> [Task data]:
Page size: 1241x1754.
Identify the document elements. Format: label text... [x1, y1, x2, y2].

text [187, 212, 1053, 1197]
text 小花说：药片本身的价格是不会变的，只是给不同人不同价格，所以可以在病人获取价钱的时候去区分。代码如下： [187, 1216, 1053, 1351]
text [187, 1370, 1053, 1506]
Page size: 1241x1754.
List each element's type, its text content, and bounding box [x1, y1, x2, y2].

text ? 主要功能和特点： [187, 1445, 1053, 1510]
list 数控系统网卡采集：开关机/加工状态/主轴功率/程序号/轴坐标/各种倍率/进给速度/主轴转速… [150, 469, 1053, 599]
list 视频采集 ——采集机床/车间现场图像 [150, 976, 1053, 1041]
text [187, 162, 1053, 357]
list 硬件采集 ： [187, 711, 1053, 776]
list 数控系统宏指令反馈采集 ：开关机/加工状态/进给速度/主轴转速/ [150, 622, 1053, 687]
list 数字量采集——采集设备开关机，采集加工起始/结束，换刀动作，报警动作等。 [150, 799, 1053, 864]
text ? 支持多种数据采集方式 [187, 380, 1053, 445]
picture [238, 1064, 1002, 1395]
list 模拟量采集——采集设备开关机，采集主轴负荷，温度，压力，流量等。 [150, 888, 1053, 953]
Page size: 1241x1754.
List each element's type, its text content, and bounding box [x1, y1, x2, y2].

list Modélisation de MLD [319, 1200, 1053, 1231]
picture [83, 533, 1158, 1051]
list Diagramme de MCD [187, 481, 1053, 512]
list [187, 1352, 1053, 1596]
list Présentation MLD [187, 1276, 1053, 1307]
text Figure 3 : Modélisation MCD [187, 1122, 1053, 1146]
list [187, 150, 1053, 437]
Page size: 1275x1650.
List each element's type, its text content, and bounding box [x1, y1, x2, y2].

> [Problem details]: Can you give every line above again, exactly as written?

> [Answer space]:
Page size: 1241x1754.
Identify the document elements. Format: label text... [x1, y1, x2, y2].

text [187, 212, 1053, 1197]
text 小花说：药片本身的价格是不会变的，只是给不同人不同价格，所以可以在病人获取价钱的时候去区分。代码如下： [187, 1216, 1053, 1351]
text [187, 1370, 1053, 1506]
Page size: 1241x1754.
List each element's type, its text content, and bounding box [x1, y1, x2, y2].

text ? 主要功能和特点： [187, 1445, 1053, 1510]
list 数控系统网卡采集：开关机/加工状态/主轴功率/程序号/轴坐标/各种倍率/进给速度/主轴转速… [150, 469, 1053, 599]
list 视频采集 ——采集机床/车间现场图像 [150, 976, 1053, 1041]
text [187, 162, 1053, 357]
list 硬件采集 ： [187, 711, 1053, 776]
list 数控系统宏指令反馈采集 ：开关机/加工状态/进给速度/主轴转速/ [150, 622, 1053, 687]
list 数字量采集——采集设备开关机，采集加工起始/结束，换刀动作，报警动作等。 [150, 799, 1053, 864]
text ? 支持多种数据采集方式 [187, 380, 1053, 445]
picture [238, 1064, 1002, 1395]
list 模拟量采集——采集设备开关机，采集主轴负荷，温度，压力，流量等。 [150, 888, 1053, 953]
Page size: 1241x1754.
List each element's type, its text content, and bounding box [x1, y1, x2, y2].

list Modélisation de MLD [319, 1200, 1053, 1231]
picture [83, 533, 1158, 1051]
list Diagramme de MCD [187, 481, 1053, 512]
list [187, 1352, 1053, 1596]
list Présentation MLD [187, 1276, 1053, 1307]
text Figure 3 : Modélisation MCD [187, 1122, 1053, 1146]
list [187, 150, 1053, 437]
Page size: 1275x1650.
List each element's type, its text content, and bounding box [x1, y1, x2, y2].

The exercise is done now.